> _YOUR OBJECTIVE_
Working from the top of the records below, reproduce each line exactly, ending once you have written the line containing "38: (626, 432, 0.33)".
───── DATASET ENTRIES
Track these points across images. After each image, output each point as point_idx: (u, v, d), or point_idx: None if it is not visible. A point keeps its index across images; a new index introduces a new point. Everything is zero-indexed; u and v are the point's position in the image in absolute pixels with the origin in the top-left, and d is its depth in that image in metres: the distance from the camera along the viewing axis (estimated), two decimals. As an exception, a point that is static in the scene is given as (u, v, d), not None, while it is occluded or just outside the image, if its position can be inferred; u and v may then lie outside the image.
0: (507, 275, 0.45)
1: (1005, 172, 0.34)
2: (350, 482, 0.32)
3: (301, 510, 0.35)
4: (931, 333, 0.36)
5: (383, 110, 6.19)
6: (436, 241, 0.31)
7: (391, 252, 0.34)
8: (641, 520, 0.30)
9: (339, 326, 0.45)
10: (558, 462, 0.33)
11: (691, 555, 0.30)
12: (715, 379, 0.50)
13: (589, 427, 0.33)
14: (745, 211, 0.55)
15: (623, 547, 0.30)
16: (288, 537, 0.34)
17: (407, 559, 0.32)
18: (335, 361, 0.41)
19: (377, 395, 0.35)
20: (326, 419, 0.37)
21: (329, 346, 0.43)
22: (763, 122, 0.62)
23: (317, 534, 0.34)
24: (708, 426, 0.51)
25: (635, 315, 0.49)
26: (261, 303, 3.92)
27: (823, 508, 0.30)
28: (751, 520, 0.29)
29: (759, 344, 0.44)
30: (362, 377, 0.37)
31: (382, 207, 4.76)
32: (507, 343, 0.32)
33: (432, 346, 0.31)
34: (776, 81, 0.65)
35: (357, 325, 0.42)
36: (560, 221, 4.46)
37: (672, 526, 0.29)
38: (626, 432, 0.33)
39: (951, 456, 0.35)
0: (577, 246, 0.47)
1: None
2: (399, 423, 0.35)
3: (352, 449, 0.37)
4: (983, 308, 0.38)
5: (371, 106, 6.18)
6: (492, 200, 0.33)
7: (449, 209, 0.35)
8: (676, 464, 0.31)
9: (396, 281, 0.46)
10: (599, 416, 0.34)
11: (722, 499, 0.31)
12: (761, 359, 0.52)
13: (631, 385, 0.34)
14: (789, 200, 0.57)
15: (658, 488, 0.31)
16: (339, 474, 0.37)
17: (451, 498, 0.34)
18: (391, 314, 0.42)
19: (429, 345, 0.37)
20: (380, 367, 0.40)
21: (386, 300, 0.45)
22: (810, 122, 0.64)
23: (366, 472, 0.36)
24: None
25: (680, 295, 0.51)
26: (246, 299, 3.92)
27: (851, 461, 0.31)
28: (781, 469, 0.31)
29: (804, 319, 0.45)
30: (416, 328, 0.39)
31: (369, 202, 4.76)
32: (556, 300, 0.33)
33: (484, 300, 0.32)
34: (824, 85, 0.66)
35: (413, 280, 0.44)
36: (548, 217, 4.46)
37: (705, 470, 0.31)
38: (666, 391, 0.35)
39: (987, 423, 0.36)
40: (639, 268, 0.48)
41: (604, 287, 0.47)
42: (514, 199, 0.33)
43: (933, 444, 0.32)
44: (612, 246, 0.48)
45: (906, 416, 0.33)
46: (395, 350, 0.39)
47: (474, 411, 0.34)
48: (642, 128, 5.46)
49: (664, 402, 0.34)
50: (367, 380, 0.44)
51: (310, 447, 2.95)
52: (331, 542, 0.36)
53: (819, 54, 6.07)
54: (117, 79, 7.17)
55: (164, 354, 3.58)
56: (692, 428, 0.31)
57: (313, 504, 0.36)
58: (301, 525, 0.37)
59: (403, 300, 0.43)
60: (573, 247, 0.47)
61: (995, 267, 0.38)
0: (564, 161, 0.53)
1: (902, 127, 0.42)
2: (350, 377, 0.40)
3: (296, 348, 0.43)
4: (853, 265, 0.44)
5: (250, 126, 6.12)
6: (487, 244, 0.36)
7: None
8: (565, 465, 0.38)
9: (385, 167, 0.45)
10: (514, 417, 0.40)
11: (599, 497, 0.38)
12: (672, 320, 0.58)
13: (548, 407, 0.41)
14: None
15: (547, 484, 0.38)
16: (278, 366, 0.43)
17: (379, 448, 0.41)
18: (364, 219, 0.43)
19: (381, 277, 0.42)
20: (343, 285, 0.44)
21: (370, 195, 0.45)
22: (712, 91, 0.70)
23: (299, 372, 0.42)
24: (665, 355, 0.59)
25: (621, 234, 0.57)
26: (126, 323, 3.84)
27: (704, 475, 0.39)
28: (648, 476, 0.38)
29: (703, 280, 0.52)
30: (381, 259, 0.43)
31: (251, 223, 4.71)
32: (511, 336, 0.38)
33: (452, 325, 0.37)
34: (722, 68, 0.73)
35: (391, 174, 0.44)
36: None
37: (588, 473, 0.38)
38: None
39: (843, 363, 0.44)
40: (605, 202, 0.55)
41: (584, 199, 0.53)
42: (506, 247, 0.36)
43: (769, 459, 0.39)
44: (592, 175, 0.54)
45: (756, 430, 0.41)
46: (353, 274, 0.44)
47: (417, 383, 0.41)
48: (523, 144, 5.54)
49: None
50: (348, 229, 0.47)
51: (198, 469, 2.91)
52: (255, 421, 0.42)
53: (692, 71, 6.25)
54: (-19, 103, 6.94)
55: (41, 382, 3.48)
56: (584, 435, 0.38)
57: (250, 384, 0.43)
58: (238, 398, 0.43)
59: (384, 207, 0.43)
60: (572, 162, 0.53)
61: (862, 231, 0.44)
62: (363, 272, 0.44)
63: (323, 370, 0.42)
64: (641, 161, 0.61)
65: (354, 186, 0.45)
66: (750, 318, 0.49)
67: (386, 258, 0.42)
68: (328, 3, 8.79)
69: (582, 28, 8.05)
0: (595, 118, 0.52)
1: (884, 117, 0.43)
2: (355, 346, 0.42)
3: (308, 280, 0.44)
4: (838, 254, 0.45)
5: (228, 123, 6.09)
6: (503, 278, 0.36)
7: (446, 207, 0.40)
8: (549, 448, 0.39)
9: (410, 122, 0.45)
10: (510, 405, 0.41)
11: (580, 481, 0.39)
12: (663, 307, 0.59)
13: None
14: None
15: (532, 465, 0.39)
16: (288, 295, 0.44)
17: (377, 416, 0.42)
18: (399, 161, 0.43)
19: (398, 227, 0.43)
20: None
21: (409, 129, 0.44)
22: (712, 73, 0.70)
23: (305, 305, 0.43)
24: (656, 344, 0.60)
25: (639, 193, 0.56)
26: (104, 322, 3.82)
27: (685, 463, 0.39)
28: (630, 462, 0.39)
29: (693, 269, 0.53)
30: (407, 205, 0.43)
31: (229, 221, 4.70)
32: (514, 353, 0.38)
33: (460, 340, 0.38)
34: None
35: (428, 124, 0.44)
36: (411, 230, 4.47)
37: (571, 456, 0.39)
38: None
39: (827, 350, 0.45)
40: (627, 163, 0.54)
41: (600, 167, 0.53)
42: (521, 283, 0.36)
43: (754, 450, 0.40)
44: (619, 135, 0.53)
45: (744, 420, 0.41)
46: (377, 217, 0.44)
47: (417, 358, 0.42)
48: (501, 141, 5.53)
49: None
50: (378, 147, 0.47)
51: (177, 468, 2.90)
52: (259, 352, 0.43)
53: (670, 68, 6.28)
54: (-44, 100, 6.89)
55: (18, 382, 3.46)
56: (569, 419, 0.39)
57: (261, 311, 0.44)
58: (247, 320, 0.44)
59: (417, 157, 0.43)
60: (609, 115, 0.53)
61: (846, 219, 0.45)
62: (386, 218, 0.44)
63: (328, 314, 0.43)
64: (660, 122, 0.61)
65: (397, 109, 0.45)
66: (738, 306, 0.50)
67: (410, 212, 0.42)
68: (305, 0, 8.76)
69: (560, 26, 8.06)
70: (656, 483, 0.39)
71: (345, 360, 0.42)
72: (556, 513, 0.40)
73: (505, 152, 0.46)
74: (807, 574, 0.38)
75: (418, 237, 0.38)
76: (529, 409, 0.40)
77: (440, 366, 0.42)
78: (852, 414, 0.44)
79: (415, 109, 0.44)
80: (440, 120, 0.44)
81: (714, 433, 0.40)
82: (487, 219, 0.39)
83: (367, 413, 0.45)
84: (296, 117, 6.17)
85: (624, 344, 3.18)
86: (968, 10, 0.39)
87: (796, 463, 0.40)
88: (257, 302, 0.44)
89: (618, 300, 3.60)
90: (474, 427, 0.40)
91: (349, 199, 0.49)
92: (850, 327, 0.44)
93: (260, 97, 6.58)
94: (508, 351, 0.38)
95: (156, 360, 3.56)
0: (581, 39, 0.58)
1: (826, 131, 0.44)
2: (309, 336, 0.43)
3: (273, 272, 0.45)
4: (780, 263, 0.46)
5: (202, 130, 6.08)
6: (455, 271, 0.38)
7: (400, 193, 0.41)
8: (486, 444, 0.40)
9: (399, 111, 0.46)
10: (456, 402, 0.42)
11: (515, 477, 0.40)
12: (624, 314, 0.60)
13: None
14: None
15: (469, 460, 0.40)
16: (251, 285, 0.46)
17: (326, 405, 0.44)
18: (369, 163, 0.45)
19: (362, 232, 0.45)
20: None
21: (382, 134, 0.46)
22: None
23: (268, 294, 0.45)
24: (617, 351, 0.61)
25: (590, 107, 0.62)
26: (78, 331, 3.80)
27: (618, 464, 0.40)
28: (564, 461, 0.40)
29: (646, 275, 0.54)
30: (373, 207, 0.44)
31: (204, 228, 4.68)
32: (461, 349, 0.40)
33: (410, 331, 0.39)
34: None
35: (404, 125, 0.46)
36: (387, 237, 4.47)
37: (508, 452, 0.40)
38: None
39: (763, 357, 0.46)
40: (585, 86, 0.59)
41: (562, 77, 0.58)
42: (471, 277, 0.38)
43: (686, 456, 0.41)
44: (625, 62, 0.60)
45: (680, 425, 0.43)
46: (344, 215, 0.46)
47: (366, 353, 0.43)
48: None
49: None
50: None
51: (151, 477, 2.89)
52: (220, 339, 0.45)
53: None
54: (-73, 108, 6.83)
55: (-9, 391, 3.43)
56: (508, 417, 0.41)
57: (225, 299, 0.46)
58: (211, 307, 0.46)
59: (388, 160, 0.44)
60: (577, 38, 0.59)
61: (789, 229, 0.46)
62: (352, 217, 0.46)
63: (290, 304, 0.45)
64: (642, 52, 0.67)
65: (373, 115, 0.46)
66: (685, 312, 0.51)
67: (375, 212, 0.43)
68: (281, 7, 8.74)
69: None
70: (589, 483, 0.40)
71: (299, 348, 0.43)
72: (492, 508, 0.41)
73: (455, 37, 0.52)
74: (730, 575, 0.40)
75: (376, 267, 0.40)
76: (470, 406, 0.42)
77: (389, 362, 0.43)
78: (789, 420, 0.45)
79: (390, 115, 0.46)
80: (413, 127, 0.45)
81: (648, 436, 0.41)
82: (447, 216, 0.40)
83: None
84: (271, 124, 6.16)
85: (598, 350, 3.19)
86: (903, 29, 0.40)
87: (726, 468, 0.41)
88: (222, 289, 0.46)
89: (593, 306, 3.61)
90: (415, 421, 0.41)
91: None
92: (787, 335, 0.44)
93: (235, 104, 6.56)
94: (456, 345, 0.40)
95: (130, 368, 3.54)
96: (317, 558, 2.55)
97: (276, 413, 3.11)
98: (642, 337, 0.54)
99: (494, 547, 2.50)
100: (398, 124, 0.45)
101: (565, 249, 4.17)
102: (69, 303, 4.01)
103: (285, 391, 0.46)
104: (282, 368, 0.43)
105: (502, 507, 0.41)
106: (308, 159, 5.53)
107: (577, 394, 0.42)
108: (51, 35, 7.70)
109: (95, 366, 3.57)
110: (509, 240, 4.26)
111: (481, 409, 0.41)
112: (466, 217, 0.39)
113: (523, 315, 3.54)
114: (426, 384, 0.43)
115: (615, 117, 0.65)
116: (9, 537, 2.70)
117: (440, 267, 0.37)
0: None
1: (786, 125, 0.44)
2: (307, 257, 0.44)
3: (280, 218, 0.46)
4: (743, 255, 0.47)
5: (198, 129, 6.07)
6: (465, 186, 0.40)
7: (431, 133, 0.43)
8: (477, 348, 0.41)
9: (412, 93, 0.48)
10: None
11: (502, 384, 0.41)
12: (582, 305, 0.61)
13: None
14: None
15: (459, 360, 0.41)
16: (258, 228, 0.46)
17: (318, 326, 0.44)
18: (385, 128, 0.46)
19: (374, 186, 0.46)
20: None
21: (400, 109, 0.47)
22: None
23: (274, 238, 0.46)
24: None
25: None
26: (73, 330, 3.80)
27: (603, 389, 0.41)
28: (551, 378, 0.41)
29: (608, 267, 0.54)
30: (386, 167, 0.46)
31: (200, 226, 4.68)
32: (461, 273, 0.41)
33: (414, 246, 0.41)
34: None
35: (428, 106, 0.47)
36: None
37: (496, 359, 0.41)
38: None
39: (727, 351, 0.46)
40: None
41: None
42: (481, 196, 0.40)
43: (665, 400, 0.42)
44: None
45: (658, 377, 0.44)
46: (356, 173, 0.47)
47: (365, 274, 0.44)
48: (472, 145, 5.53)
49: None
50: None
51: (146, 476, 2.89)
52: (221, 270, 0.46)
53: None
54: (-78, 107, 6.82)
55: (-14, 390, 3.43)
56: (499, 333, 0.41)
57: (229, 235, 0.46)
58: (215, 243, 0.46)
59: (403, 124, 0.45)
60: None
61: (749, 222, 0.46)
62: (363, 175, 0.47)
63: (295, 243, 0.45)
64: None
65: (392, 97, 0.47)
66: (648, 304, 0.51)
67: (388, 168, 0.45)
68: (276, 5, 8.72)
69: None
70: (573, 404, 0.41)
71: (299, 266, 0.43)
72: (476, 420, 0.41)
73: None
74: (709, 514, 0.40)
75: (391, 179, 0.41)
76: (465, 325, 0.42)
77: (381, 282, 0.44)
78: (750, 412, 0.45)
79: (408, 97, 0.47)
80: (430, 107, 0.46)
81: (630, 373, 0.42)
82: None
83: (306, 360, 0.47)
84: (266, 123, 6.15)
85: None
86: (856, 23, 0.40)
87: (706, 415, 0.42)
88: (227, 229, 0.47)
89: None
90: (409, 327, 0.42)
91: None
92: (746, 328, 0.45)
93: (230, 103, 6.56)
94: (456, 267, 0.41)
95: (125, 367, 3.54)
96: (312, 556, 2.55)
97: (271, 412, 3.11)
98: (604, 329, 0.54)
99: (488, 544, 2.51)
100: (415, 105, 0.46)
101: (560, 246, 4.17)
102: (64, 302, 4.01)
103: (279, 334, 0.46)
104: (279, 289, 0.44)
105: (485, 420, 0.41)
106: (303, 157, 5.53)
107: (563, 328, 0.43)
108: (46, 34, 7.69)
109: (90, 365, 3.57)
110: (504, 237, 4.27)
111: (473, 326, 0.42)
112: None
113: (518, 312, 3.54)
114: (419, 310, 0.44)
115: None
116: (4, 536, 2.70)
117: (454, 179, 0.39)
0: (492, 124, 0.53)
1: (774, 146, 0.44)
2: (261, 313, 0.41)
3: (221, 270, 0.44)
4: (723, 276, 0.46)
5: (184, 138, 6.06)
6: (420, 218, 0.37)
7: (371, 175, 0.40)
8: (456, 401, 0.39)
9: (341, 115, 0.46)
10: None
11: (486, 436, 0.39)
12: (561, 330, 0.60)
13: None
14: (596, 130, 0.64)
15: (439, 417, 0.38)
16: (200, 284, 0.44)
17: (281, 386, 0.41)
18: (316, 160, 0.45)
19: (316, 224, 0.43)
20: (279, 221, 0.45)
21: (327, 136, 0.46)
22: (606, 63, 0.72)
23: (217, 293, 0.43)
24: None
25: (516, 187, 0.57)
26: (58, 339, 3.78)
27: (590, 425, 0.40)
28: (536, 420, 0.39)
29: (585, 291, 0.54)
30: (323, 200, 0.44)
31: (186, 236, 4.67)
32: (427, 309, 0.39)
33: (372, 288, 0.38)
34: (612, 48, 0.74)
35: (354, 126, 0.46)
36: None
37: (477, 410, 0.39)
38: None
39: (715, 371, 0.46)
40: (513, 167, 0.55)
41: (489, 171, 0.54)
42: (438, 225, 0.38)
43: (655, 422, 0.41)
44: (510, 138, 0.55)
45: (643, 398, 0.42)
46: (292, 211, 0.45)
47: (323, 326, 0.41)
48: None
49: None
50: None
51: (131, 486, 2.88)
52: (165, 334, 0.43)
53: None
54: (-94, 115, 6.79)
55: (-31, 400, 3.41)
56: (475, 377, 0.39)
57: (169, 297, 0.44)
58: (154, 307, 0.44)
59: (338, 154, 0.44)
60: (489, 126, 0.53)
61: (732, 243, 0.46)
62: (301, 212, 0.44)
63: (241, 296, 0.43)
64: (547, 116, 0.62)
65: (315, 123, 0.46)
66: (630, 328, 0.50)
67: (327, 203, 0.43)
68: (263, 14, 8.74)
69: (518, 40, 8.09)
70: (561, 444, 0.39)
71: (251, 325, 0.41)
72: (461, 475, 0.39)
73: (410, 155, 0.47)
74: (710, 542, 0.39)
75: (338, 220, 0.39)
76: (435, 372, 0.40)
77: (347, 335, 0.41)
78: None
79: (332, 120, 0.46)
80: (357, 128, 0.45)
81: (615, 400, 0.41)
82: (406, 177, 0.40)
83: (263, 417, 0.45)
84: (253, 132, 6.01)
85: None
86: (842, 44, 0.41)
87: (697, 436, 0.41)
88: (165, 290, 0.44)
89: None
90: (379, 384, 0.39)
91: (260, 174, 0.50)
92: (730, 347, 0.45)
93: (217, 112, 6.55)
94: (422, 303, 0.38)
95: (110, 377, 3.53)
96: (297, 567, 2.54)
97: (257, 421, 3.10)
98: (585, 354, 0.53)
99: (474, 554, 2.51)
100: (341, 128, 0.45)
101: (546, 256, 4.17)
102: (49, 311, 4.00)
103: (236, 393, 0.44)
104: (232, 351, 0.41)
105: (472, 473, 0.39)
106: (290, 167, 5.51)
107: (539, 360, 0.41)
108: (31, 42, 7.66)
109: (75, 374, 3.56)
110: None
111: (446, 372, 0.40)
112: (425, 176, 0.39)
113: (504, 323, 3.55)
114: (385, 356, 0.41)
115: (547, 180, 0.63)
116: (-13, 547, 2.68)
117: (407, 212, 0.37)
──────────
> _ANSWER TO THIS PROBLEM_
Track these points across images. After each image, output each point as point_idx: (u, v, d), or point_idx: None if it is not visible. A point keeps its index across images; a new index introduces a new point. Everything is zero-indexed; u and v are the point's position in the image in absolute pixels with the origin in the top-left, and d is its depth in that image in metres: the distance from the camera along the viewing axis (estimated), two decimals. As an exception, a point that is static in the scene is given as (u, v, d), not None, while it is occluded or just outside the image, if its position can be inferred; u and v may then lie outside the image.
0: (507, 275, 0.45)
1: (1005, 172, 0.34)
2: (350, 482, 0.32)
3: (301, 510, 0.35)
4: (931, 333, 0.36)
5: (383, 110, 6.19)
6: (436, 241, 0.31)
7: (391, 252, 0.34)
8: (641, 520, 0.30)
9: (339, 326, 0.45)
10: (558, 462, 0.33)
11: (691, 555, 0.30)
12: (715, 379, 0.50)
13: (589, 427, 0.33)
14: (745, 211, 0.55)
15: (623, 547, 0.30)
16: (288, 537, 0.34)
17: (407, 559, 0.32)
18: (335, 361, 0.41)
19: (377, 395, 0.35)
20: (326, 419, 0.37)
21: (329, 346, 0.43)
22: (763, 122, 0.62)
23: (317, 534, 0.34)
24: (708, 426, 0.51)
25: (635, 315, 0.49)
26: (261, 303, 3.92)
27: (823, 508, 0.30)
28: (751, 520, 0.29)
29: (759, 344, 0.44)
30: (362, 377, 0.37)
31: (382, 207, 4.76)
32: (507, 343, 0.32)
33: (432, 346, 0.31)
34: (776, 81, 0.65)
35: (357, 325, 0.42)
36: (560, 221, 4.46)
37: (672, 526, 0.29)
38: (626, 432, 0.33)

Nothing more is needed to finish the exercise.